July 6, 2011

When the dance is over

My daughters have been studying ballet since they were five and three, respectively. My older daughter decided she wanted to learn to dance after her grandmother and aunt took her to see a Christmas production of The Nutcracker. The following spring I began researching ballet schools and places to buy leotards, tights, and shoes. Her little sister watched all of this unfold with some fascination and asked me to buy her a "dance costume," too.

When I asked her whether she wanted to take lessons she shook her little blonde head. "No, I don't want to take a class, I just want the clothes."

I bought her a tiny leotard and some tiny tights and a little filmy skirt and she wore them nearly every day in lieu of more conventional dress-up play.

After about two months of watching her older sister get ready for ballet class, my younger daughter announced that she had changed her mind and was now ready to take lessons, too. She has always been precocious and sure of her own mind, so I had no reason to doubt her sincerity.

And so it began.

Now, nearly six years of fall sessions, spring sessions, summer sessions, special ballet camps, workshops, rehearsals and recitals later, the dance is over.

The dance is over.

It wasn't my choice but theirs, and I have had the exquisite pleasure of being able to talk with my daughters heart to heart about their reasons for giving it up. At 11 and 9, they are unusually circumspect about things and they are able to tell me in near-adult terms why they want to stop dancing.

I have listened, asked questions, probed the depths, and am thoroughly satisfied that I'm not raising a generation of quitters. Rather, I am raising a generation of smart young women who already know their own minds years ahead of many girls their age.

I am disappointed that I will likely never see them dance again, but I am proud beyond all measure of their ability to tell me why.

My oldest daughter said she likes playing music more than she likes moving to it. She studies the piano and spends countless hours practicing what's required by her teacher as well as composing her own tunes with titles like "Titanic," and "Falling Leaves." She also likes to write and draw and is becoming scarily fluent in both ancient Greek and contemporary Russian. She's recently matriculated to a new level of Girl Scouting and has begun work on the highest award a scout of her level can earn. In short, she is busy doing things she loves, and ballet is not one of them.

My younger daughter cast an even brighter light on her reasons for giving up the dance.

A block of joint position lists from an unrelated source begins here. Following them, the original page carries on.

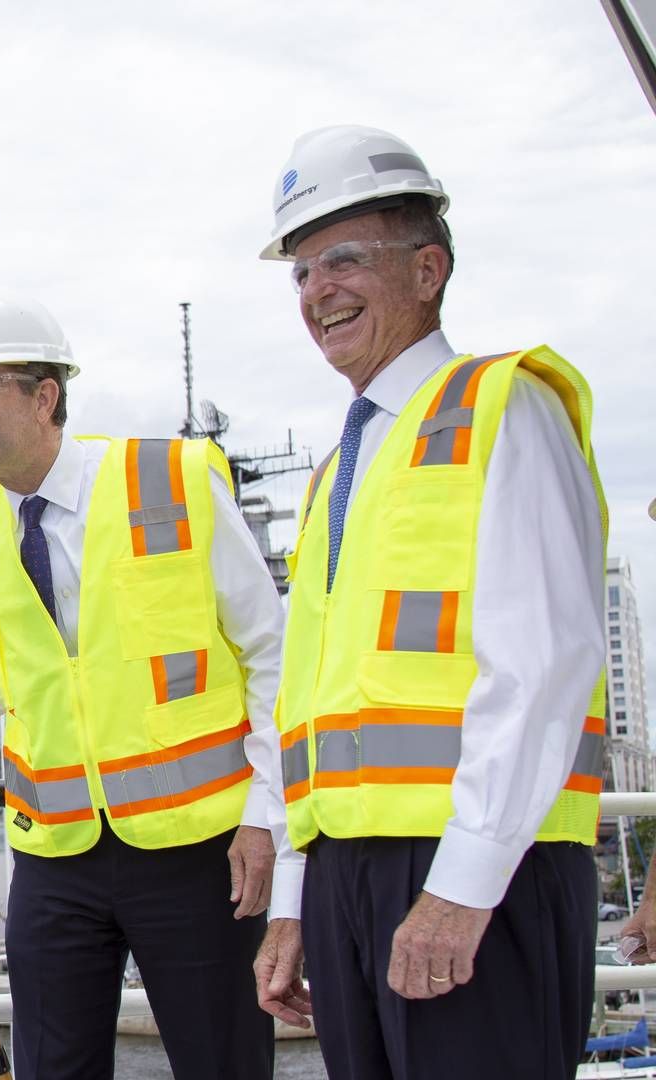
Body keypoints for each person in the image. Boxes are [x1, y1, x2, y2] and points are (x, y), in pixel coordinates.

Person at [0, 295, 287, 1080]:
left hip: (200, 849)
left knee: (223, 1063)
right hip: (54, 854)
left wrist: (265, 814)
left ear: (46, 395)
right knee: (52, 1068)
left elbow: (273, 654)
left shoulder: (169, 481)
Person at [249, 125, 608, 1079]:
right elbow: (312, 708)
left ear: (428, 270)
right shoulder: (340, 470)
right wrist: (295, 892)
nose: (317, 292)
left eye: (345, 261)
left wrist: (464, 884)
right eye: (300, 273)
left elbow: (544, 663)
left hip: (478, 865)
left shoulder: (503, 407)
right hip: (348, 873)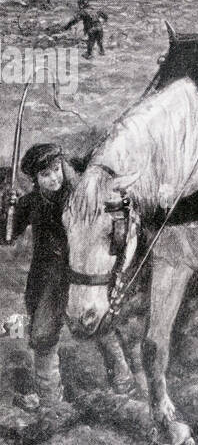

She, too, studies piano and says she would eventually like to learn another instrument or two. "The thing about ballet is that you always do only what the instructor tells you to do," she said. "You can't choose the order in which to practice the barre or your floor work, and the routine is always the same. When you play an instrument, there are millions of songs you can learn and you can work on part of a hard song and then set it aside to play something easier and more fun before going back to work again on the hard piece. I can do this at my own pace and I can do it any time I want to, even every day. I don't have any control over the ballet class but the ballet class controls me. It's too structured."

Spoken like the free-spirited artist she is.

This is the child who invents her own craft projects, pours over books of paper, cloth or clay projects and uses bits and pieces to make her own creations. This is the child who cannot do a paint-by-numbers project because she wants to pick her own colors for the picture. This is the child who loves to test herself at the piano. How fast CAN she play a piece? Metronome or no? Classical or folk?

It's the endless variety of playable music, and the loose structure in which she practices and plays that makes the piano so satisfying. Ballet is rigid, unforgiving. Its curriculum is very specific, its measures of progress largely unyielding to differences in body type, developmental ability, degree of passion.

With ballet, you either love it or you don't.

With music you can love one instrument or love several. You can play a piano or a guitar, a banjo or a mandolin, a violin or a cello -- and music that's been written for one can be modified for playing on another. There is no limit to music. Ballet as a style of dance seems endlessly predictable. My daughter tells me she doesn't want to give it up because it's getting too hard. Rather, it's getting too boring.

How can I possibly doubt her when she tells me she does not love ballet -- indeed often dreads it and its encroachment into her schedule of reading, piano, sewing, painting, drawing, exploring -- and is not sad in the least to let it go?

How can I force her to bend her will to something that in time will take over her life? Now, it's two classes per week. In another year it might be three, then four. And for what? She told me she dreads the day she will have to give up her freedom to the dance. It's obvious that ballet does not liberate her, it binds her.



My daughters' feet may never dance across a floor again, but as I listen to their fingers dance over the piano keys as they play and sing together and for each other I am reminded that talent takes many forms and that none of those forms matter if they do not bring us joy.

There's a whole lot of joy emanating from our music room right now. The dance may be over, but the music plays on.